One of the challenges of being a consultant is having to work with a number of clients, and having different login credentials and accounts. In the early days of Azure, this was exceptionally painful, but over time the experience of using the portal with multiple identities and connecting to Azure tenants has gotten much easier. However, when writing PowerShell or Azure CLI code, switching accounts and contexts is slightly more painful. Also, when you are doing automation, you may be touching a lot of resources at one time, you want to be extra careful that you are in the right subscription and tenant.

Enter cloud shell.

If you click on the highlighted icon from the Azure Portal, you will launch cloud shell. This will require you to have an Azure Storage account which will consume a small amount of resources (€$£)–don’t sweat this–it’s literally going to cost pennies per month, unless you decided to upload terabytes of images to your cloud shell (don’t do this).
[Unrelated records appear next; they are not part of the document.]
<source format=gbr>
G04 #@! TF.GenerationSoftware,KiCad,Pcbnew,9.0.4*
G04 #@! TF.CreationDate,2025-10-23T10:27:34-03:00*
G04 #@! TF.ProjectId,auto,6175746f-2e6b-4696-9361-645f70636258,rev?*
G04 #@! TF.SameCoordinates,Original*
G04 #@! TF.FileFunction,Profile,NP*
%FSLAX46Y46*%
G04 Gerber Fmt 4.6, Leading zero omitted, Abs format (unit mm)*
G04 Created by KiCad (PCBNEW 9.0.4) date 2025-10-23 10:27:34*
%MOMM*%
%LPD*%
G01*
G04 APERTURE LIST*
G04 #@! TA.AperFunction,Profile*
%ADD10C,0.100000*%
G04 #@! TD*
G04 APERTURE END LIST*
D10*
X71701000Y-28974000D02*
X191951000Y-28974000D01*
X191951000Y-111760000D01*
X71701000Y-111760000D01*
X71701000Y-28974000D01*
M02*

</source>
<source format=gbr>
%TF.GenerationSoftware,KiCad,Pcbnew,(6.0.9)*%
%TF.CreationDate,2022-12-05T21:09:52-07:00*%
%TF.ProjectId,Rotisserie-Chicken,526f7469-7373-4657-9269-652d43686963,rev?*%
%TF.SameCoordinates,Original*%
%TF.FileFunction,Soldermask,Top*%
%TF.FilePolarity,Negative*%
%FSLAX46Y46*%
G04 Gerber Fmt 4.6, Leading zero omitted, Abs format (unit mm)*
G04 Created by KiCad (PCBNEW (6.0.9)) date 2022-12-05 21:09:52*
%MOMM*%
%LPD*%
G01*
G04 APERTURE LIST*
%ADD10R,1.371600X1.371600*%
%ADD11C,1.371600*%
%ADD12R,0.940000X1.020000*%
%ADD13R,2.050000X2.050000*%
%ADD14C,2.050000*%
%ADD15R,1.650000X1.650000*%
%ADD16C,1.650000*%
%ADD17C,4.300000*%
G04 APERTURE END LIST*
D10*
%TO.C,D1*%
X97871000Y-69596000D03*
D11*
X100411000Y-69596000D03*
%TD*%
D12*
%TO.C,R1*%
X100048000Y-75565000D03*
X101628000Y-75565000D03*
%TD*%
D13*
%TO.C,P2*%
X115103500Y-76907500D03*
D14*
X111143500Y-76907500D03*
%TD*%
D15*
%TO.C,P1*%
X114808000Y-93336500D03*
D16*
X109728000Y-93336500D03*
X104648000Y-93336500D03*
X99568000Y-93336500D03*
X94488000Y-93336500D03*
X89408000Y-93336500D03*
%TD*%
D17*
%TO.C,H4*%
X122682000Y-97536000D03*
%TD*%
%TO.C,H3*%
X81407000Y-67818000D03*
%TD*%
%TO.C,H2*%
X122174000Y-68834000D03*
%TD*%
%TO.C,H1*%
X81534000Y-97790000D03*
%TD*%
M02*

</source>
The storage is there so you can maintain a history of commands and even store script files there.

With cloud shell you are automatically logged into the tenant associated with your login–you will still need to select the subscription. As shown below–you can see the subscriptions available to your login.
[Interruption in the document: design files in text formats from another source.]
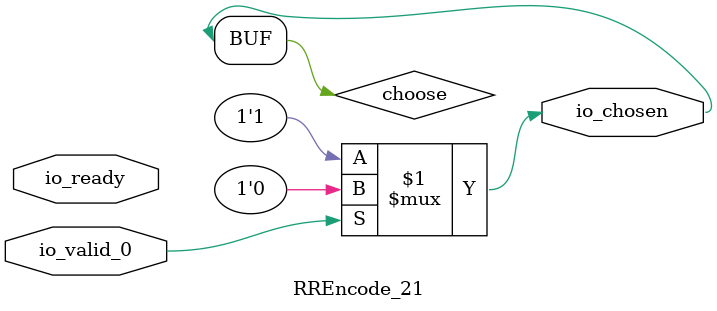
<source format=v>
module RREncode_21(
    input  io_valid_0,
    output io_chosen,
    input  io_ready);
  wire choose;
  assign io_chosen = choose;
  assign choose = io_valid_0 ? 1'h0 : 1'h1;
endmodule
</source>
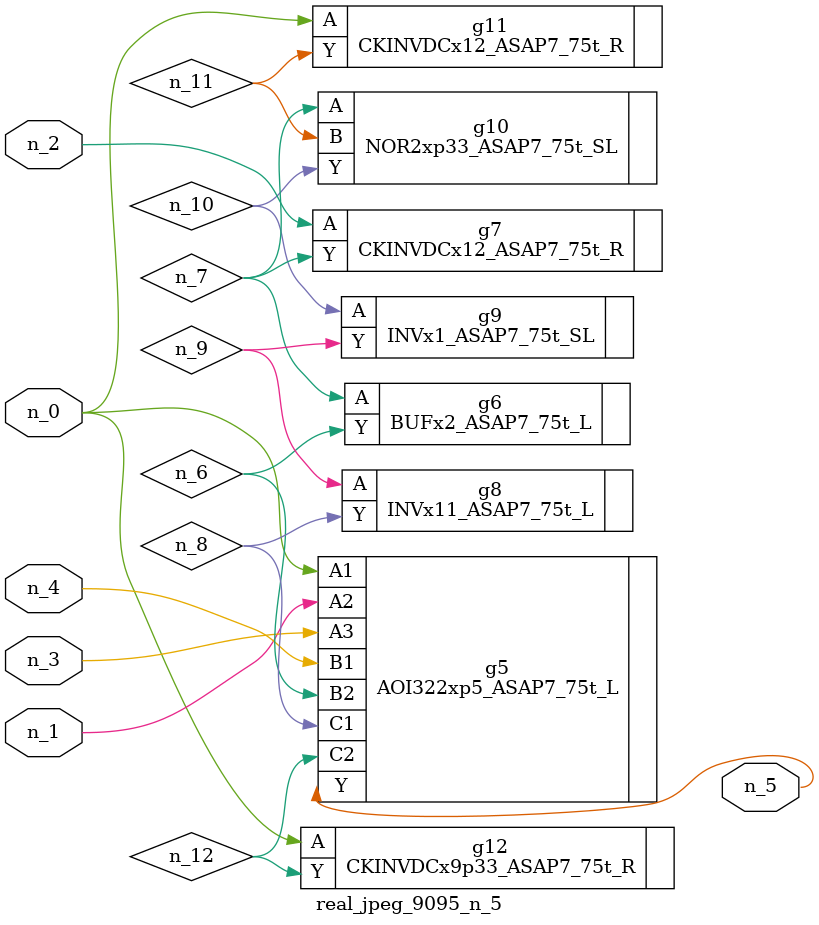
<source format=v>
module real_jpeg_9095_n_5 (n_4, n_0, n_1, n_2, n_3, n_5);

input n_4;
input n_0;
input n_1;
input n_2;
input n_3;

output n_5;

wire n_12;
wire n_8;
wire n_11;
wire n_6;
wire n_7;
wire n_10;
wire n_9;

AOI322xp5_ASAP7_75t_L g5 ( 
.A1(n_0),
.A2(n_1),
.A3(n_3),
.B1(n_4),
.B2(n_6),
.C1(n_8),
.C2(n_12),
.Y(n_5)
);

CKINVDCx12_ASAP7_75t_R g11 ( 
.A(n_0),
.Y(n_11)
);

CKINVDCx9p33_ASAP7_75t_R g12 ( 
.A(n_0),
.Y(n_12)
);

CKINVDCx12_ASAP7_75t_R g7 ( 
.A(n_2),
.Y(n_7)
);

BUFx2_ASAP7_75t_L g6 ( 
.A(n_7),
.Y(n_6)
);

NOR2xp33_ASAP7_75t_SL g10 ( 
.A(n_7),
.B(n_11),
.Y(n_10)
);

INVx11_ASAP7_75t_L g8 ( 
.A(n_9),
.Y(n_8)
);

INVx1_ASAP7_75t_SL g9 ( 
.A(n_10),
.Y(n_9)
);


endmodule
</source>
The other cool thing about cloud shell is that you also have built-in text editors including vim and code. While means you can paste code into a text editor and save it in your shell. Since you have a storage account that data is persisted. So you can have a bunch of scripts saved in your cloud shell. This is great for developing for Azure automation, or just running some ad-hoc scripts.

You can also go full screen with code–as shown above. While all of the examples I’ve shown have been PowerShell, you can also launch a bash shell running the Azure CLI.